MBZUAI is located in Masdar City, a sustainable urban community designed as a smart innovation cluster. The campus uses low-carbon transportation methods, including electric buses and golf carts.

When classes began in 2021, the university had only six classrooms, most of which could accommodate class sizes of no larger than 20 students. Shortly afterward the classrooms were redesigned to better accommodate remote and hybrid learning options and more flexible layouts, such as having an instructor in one classroom broadcast a lecture to the other classrooms and to online students.

The campus also includes a gymnasium, swimming pool, and squash and badminton courts.

==Administration==

The current president, Eric Xing, joined in January 2021. Sir J. Michael Brady served as the founding, interim president. Professor Ling Shao was the founding provost and executive vice president. Timothy Baldwin was appointed provost in April 2024. As of 2025, the Board of Trustees was chaired by Khaldoon Khalifa Al Mubarak.

==Academics==

The goal of the university is "producing a new generation of AI leaders and experts". According to The Economist, MBZUAI and the King Abdullah University of Science and Technology "have poached star professors from illustrious institutions such as the University of California, Berkeley, and Carnegie Mellon University in Pittsburgh".

MBZUAI provides undergraduate, master's, and Ph.D. programs in artificial intelligence, computer science, computer vision, machine learning, natural language processing, robotics, and statistics & data science. As of 2025 the institution had 84 faculty members and over 200 postdocs and researchers.
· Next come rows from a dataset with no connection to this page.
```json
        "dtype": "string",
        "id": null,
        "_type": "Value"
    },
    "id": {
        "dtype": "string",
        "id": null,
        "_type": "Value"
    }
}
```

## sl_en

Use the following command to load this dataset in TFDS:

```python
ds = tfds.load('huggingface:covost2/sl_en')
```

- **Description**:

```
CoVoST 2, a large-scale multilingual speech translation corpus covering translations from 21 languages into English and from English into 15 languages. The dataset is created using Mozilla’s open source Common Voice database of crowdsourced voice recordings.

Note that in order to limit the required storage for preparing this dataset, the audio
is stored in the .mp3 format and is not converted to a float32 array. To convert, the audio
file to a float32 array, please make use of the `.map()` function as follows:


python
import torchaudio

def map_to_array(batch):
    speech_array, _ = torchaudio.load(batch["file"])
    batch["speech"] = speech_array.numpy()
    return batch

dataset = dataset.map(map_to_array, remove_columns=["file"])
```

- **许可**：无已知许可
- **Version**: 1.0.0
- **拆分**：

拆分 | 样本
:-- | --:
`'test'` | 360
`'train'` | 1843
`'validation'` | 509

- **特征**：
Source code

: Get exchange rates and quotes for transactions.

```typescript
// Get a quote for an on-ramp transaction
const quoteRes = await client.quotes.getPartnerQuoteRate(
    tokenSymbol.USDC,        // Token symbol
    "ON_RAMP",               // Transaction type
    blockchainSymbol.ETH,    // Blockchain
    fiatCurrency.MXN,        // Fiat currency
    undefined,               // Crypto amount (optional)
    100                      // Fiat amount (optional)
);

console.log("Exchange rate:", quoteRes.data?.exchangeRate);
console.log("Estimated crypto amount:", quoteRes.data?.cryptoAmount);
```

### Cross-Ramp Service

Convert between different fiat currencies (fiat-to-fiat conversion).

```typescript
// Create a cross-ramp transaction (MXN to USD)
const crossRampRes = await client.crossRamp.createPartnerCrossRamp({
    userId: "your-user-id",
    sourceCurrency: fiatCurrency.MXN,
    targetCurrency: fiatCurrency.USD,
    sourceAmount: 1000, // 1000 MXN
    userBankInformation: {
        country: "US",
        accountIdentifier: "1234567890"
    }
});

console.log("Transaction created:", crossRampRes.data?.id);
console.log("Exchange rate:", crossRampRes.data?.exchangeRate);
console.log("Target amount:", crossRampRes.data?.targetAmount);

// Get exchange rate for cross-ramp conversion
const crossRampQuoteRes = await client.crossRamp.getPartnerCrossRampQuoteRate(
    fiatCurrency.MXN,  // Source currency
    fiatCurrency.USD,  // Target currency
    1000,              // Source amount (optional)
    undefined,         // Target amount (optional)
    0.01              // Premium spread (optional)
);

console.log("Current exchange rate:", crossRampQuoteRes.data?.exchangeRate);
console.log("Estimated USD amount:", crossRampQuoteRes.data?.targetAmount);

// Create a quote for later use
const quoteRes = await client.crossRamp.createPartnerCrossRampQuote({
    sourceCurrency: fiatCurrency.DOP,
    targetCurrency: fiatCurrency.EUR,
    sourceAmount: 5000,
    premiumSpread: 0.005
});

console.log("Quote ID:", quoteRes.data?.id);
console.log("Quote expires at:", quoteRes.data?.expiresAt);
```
In October 2021, the university launched a 12-week Executive Program for leaders implementing AI in their organizations. In March 2022, the university graduated the first class of participants.

==Research==

The university's research program has four pillars: improving services offered by the public and private sectors, enhancing efficiencies and improving productivity in industry and manufacturing, support new and emerging high-value sectors, and optimizing environmental sustainability. MBZUAI has a joint AI research program with the Weizmann Institute of Science in Israel.

In May 2025, MBZUAI launched the Institute for Foundation Models (IFM). It coordinated the development of Jais, a large language model for Arabic, to be used by the Emirati government for administrative functions. Other research hubs include the Center for Integrative Artificial Intelligence, the Metaverse Center, and the Institute of Digital Public Health. It also has a business incubator and a joint lab with the Abu Dhabi Digital Authority to support government service initiatives. On 3 September 2026, IFM released the K2 Horizon language model family, with six models across orders of magnitude from 375 billion to 0.9 billion parameters. It claimed a fully open-source artificial intelligence approach, "with weights, code, training data, and methodology", in contrast to just open weights. Artificial Analysis benchmarked its largest model below the leading open weights Chinese LLMs and Korea's Motif 3 model, but above the leading open model from the US, Inkling, and from the EU, Mistral AI's Medium 3.5.

==Student life==
The university provides graduate students with a full scholarship support package, including a monthly stipend, health insurance, and accommodations, "in exchange for full-time commitment to studying and researching in the field of AI". This approach is designed to "attract students who would otherwise have gone to well-established hubs in the West or China".

The 2024 intake included 209 students (147 MSc and 62 PhD) from 36 countries. Many students are Chinese and 31% are women. The student-faculty ratio is 5:1.

As of 2024, 212 students had graduated from the master's and PhD programs. Most stay in the region after graduation. More than half pursue industry internships during their program, and many participate in hackathons or research conferences.